“Husband number two owned a bakery,” Ruby says between bites, not even breathing hard. “I learned to pace myself for the long haul. Also, spite is a powerful motivator.”
May tries her best to keep up, but I can see the exact moment when her competitive spirit overrides her spiritual composure and her better judgment. She starts cramming malasadas into her mouth with abandon, powdered sugar flying everywhere like a pastry snowstorm, her phone forgotten as she focuses entirely on beating Ruby and proving something to herself or her followers or possibly the universe.
“This is getting out of hand,” I mutter to Lani.
“Should we stop them?” Lani asks, though she sounds more amused than concerned, like she’s watching a nature documentary about humans behaving badly.
Before I can answer, Ruby suddenly stands up, holding her last malasada like a weapon. “Victory malasada!” she shouts and hurls it into the air.
The world slows down as the malasada arcs through the tropical air, powdered sugar trailing behind it like a sugary comet marking its path across the sky. May, in her competitive frenzy and probably suffering from a dangerous sugar high, jumps up to catch it and misses spectacularly, her hands grabbing nothing but air while her momentum sends her own plate flying in the opposite direction.
Malasadas start raining down around us like some kind of biblical plague designed by a pastry chef with a delicious sense of humor. The cats leap into action, catching airborne pastries with ninja-like precision that’s honestly pretty impressive. The chickens charge in like they’re storming a beach in some kind of poultry war movie, pecking at fallen dough with military efficiency.
May’s phone is still livestreaming the entire disaster to what I can only assume is a horrified and delighted audience, and it captures every moment of the chaos as she tries to catch falling dough while maintaining her spiritual influencer image and also not falling on her face.
“My followers!” May shrieks, diving for her phone as a malasada lands directly on the screen with a wet splat. “This is going viral for all the wrong reasons! This isn’t authentic, this is catastrophic!”
The food truck owner emerges from her window like an avenging angel, face red with fury that looks genuinely terrifying. “That’s enough! You’re disturbing my other customers! Out! All of you! Out!”
“But we might be in the market for more—” I start.
“Just GO!” she shouts, waving a spatula at us like it’s a sword. “And take your circus animals with you! You’re banned! Permanently! And tell everyone you know we serve the best treats in town!”
Ruby, covered head to toe in powdered sugar and looking like she’s been attacked by a confectionery monster, tries to tip the angry woman with a wilted hibiscus flower from her hair. “For your trouble,” she says solemnly, like this is a perfectly reasonable form of payment.
The woman slams her window shut with enough force to rattle the entire truck.
May storms off toward the resort, her designer athleisure now looking like she’s been in a flour explosion, her phone clutched to her chest as she tries to explain to her livestream audience that this was all part of the authentic island experience and a lesson in embracing chaos with grace, which is frankly that’s just inspirational levels of spin.
“Well,” Lani says, brushing sugar off her muumuu with the resigned efficiency of a woman who’s cleaned up worse, “that went well.”
“Speak for yourself,” I say, looking at the carnage around us—scattered malasadas, traumatized chickens, cats looking simultaneously satisfied and judgmental. “We’ve been banned from the best food truck on the island, and we didn’t even get useful information.”
“It was worth it, though,” Ruby says, grinning through her sugar coating like a deranged snowman. “Did you see her face when I threw that malasada?

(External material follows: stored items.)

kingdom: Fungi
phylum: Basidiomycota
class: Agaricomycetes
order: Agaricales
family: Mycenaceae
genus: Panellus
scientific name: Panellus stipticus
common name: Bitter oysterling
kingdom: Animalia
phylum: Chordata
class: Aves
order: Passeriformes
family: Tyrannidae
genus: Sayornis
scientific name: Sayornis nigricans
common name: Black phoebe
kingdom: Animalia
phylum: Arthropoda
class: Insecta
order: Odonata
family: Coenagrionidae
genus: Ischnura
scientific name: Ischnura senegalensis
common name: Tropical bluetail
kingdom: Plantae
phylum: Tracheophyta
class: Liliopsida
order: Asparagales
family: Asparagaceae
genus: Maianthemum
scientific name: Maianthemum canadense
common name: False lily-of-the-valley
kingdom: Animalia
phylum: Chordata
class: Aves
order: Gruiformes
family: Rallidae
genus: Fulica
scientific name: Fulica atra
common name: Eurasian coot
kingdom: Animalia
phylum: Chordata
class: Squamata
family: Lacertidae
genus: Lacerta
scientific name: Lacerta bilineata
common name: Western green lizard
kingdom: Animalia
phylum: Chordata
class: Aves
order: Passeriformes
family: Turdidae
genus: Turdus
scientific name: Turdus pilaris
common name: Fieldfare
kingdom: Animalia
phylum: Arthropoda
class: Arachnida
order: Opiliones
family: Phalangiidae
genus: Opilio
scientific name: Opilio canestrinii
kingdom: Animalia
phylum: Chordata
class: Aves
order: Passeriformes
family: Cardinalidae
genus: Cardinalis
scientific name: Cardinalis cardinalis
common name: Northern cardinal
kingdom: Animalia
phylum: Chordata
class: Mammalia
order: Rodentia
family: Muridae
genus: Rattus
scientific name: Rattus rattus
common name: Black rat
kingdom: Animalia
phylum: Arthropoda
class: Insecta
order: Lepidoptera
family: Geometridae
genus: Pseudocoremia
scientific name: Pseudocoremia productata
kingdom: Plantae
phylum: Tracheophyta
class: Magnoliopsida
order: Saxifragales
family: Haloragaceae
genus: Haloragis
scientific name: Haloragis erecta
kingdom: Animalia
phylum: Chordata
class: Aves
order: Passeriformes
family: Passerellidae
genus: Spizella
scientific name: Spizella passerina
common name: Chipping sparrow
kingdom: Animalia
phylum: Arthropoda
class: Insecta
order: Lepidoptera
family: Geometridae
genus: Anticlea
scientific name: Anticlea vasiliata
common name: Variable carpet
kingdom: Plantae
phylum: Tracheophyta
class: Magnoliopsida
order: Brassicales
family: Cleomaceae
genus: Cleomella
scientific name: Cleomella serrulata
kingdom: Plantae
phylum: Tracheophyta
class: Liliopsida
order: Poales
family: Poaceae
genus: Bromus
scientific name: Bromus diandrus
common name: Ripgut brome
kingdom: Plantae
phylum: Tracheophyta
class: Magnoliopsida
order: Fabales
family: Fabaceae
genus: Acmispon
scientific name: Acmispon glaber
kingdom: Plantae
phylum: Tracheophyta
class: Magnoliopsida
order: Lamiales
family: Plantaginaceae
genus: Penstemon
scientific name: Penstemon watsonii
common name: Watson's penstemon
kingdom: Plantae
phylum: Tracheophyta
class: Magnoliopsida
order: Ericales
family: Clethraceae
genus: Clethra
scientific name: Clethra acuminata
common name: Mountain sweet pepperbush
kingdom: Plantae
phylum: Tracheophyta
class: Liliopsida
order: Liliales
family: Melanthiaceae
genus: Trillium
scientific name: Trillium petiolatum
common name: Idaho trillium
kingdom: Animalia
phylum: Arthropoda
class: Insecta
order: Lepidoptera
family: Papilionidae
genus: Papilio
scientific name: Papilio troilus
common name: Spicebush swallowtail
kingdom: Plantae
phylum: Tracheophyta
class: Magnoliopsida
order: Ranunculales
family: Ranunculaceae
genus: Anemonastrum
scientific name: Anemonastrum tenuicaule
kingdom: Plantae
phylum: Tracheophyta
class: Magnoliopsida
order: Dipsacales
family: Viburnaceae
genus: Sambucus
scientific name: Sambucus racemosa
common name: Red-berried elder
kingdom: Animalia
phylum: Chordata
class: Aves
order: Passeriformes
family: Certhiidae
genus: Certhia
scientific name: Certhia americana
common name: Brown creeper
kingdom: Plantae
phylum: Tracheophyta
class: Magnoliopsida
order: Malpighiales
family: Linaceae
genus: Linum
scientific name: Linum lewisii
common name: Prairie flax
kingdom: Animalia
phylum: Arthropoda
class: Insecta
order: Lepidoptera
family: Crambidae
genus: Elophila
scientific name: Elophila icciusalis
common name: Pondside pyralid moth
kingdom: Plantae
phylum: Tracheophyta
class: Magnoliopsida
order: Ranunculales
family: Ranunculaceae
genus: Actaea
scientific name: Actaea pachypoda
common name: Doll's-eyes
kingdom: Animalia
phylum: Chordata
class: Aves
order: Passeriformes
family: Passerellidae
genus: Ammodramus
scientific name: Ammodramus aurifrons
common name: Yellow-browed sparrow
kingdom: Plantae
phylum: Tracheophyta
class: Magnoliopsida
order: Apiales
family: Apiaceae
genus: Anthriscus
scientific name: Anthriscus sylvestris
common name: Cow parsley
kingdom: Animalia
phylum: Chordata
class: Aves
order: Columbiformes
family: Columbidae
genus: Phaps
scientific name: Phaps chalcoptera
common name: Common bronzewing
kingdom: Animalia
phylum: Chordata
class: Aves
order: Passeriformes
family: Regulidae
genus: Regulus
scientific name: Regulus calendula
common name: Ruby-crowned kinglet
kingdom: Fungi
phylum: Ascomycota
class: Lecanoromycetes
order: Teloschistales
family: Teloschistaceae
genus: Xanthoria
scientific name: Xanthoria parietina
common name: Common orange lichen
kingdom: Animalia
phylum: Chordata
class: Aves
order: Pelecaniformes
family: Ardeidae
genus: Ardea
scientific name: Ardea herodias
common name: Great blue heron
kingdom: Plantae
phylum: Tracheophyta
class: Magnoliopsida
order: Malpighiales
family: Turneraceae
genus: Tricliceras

Pure magic.”
We start the walk back to the resort, leaving behind a trail of powdered sugar and confused poultry. The morning heat presses down on us like a rebuke, and I can already feel the sugar crystallizing in my hair like some kind of tropical punishment.
“Those cinnamon rolls, though,” Ruby sighs dreamily, having recovered from the malasada incident with remarkable speed. “I could marry those cinnamon rolls.”
“Get in line,” Lani says. “I saw them first.”
“We could have a triple wedding,” I suggest because the sugar has gone to my brain. “Very progressive.”
We look at each other, covered in sugar and regret, and a thought hits us simultaneously like lightning striking the same spot three times.
“Weshould sell them,” Ruby says.
“At the resort,” Lani adds with her entrepreneurial wheels clearly turning despite the sugar crash that’s definitely coming down the pike.
“Cinnamon rolls that good could single-handedly save our bottom line,” I finish, and for once, I actually believe something might work.
“Do you think the food truck lady would give us the recipe?” Ruby asks hopefully, like she’s forgotten the last five minutes.
“After what just happened?” Lani snorts. “I think she’d rather give us food poisoning.”
“Details,” Ruby waves dismissively, sending a small cloud of powdered sugar into the air. “We’ll figure it out. We always do.”
As we trudge back through the grass, trailing cats and powdered sugar and the faint scent of shame, I can’t help but think our next stop at Savannah’s community garden is going to feel very tame after this morning’s excitement.